Um bem à alma (publicado originalmente em 22/8/2020)
Dos 5 indicados a ator coadjuvante no Oscar 2020 o meu predileto era Tom Hanks por 'Um Lindo Dia na Vizinhança' (2019). É mais uma cinebiografia, desta vez a de Fred Rogers (1928-2003), famoso apresentador de programa infantil cujo nome é o título do filme.
Este programa foi sucesso nos EUA durante mais de 30 anos, entre 1968 e 2001 e trazia às crianças histórias de superação e brincadeiras com bonecos. O filme foi baseado no artigo da revista Esquire de 1998 sobre Rogers intitulado 'Você pode ser um herói?', escrito pelo jornalista Tom Junod.

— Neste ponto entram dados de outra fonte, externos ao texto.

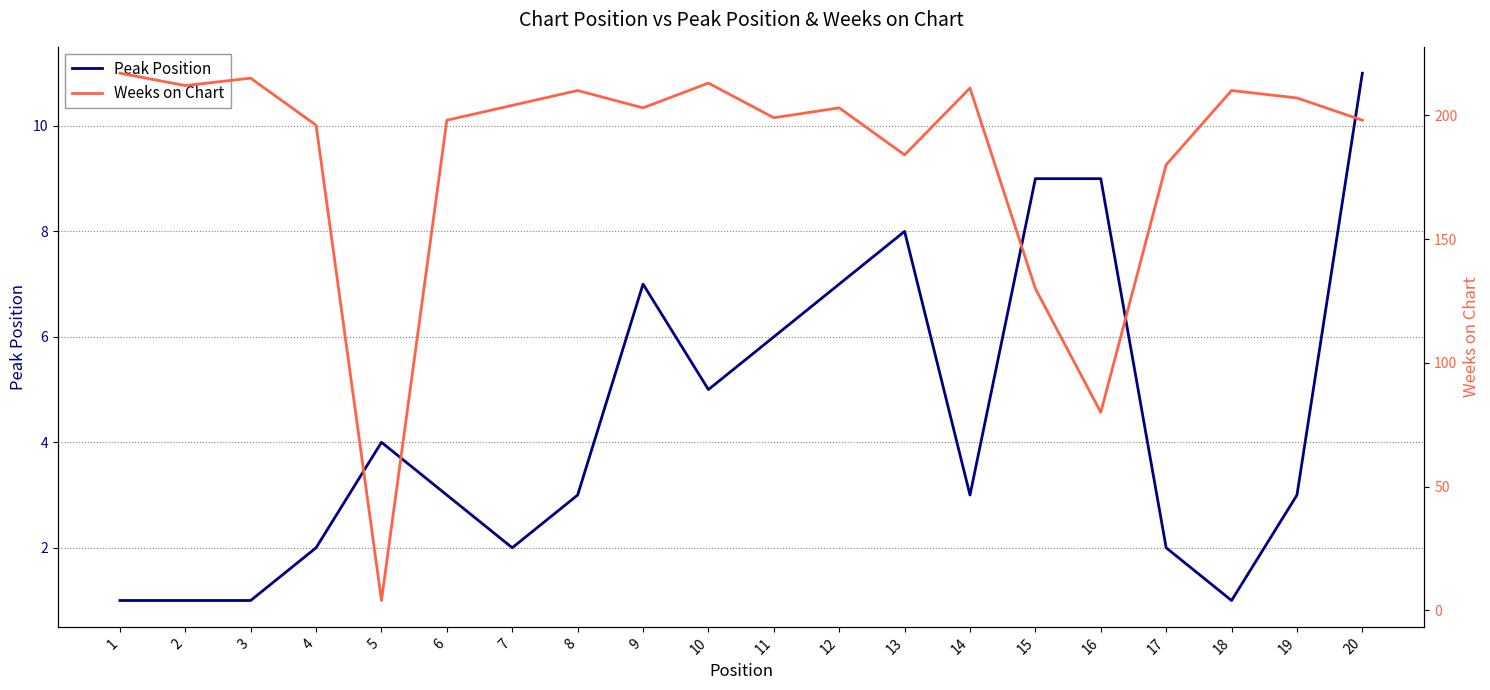

What is the approximate value of Weeks on Chart at 4, to the nearest 10?

200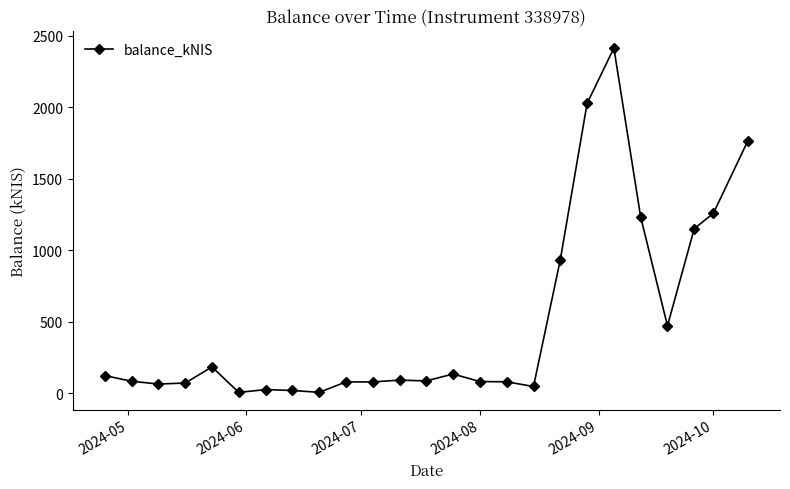

What is the value of the 25th point from the left?

1765.9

A diretora Marielle Heller pegou esse texto e transformou Junod em personagem, cujo nome é Lloyd Vogel (Matthew Rhys, da série de TV 'The Americans'). De reputação maculada por suas obras críticas e sobre tragédias, o jornalista é enviado para trabalhar no perfil de Rogers (Hanks), sujeito totalmente diferente dele: de família sólida, religioso e aparentemente sem problemas.
Será mesmo? O desafio de Vogel é encontrar manchas naquele homem inspirador e ídolo de gerações. 'Não é possível que ele não tenha nada que o desabone', diz Vogel à esposa Andrea (Susan Watson). Se a vida de Rogers parece um mar de rosas, a do jornalista é uma estrada esburacada.

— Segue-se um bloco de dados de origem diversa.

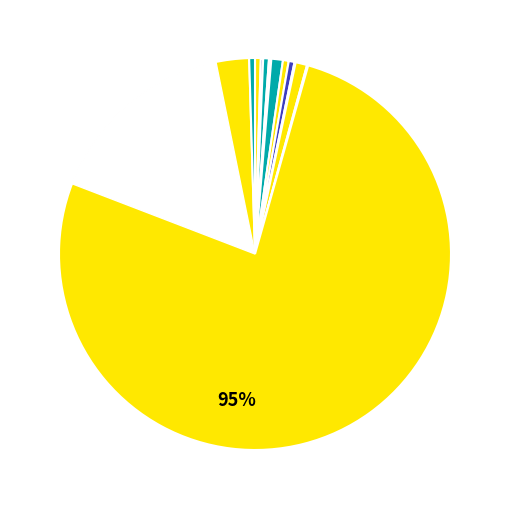

Is BETA-CYPERMETHRIN the majority of the pie?

No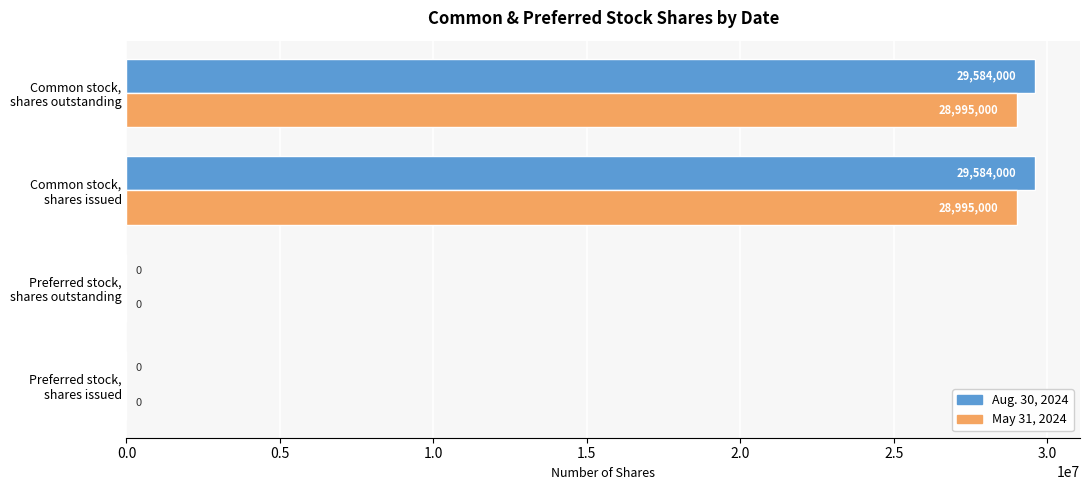

What is the sum of all Aug. 30, 2024 values?

59168000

Perdeu a mãe na adolescência e tem no pai, Jerry (Cris Cooper), o mais vilão que imagina. Bastam 2 minutos de conversa para que eles entrem nos sopapos. A proposta de Heller é dar ao público um pouco da rotina de ambos - Rogers e Vogel.
O formato de tela quando é exibido o programa de TV muda, assim como o estilo de imagem, por exemplo. E Hanks dá um show como o pastor evangélico líder da garotada. A fala mansa, o olhar circunspecto, os gestos serenos, o carisma expansivo, enfim, tudo se soma e faz com que gostemos de Rogers e seu 'Um Lindo Dia na Vizinhança'.

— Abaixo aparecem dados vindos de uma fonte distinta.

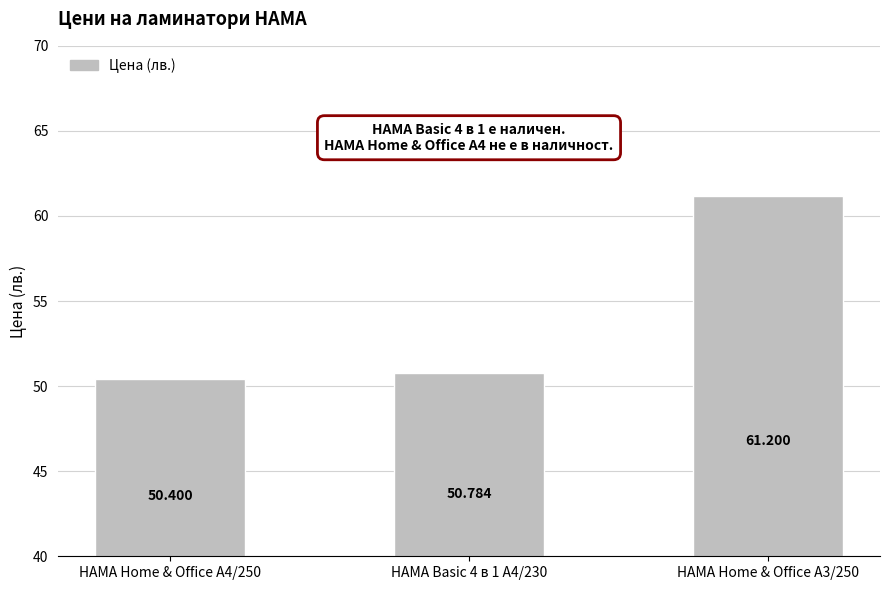

Reading left to right, extract all data points from this chart.

50.4	50.8	61.2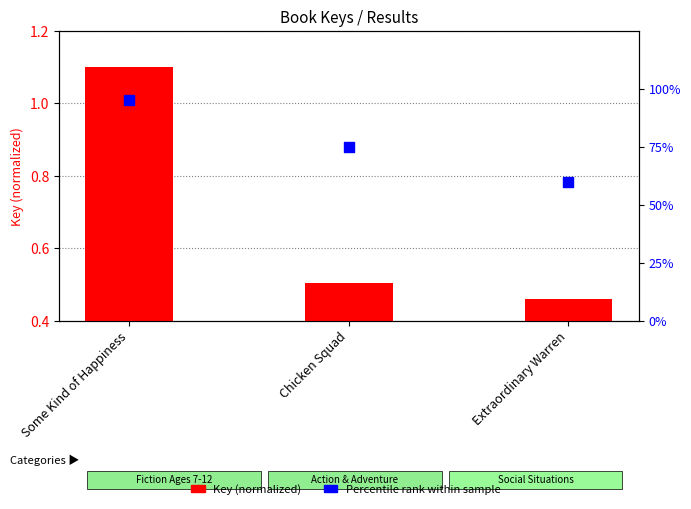

Which series contains the highest Y value?

Percentile rank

O script tem tons de onirismo e às vezes coloca o espectador contra a parede emocionalmente falando: tem sensibilidade fora do comum, mesmo não sendo a obra-prima que a diretora pretendia. Ao abordar a bondade humana, nós nem precisamos saber quem foi o Mr. Rogers da atração televisiva.
Basta que nos entreguemos à vontade dos personagens e compreenda-os em suas falhas e virtudes. E a ideia da produção de ilustrar a cidade e as ruas com estradas e casas formadas pelo sistema de 'stop motion' foi das mais simpáticas, para não dizer carinhosa. Vejam e deleitem-se. 'Um Lindo Dia na Vizinhança' faz bem à alma. Duração: 108 minutos. Cotação: ótimo.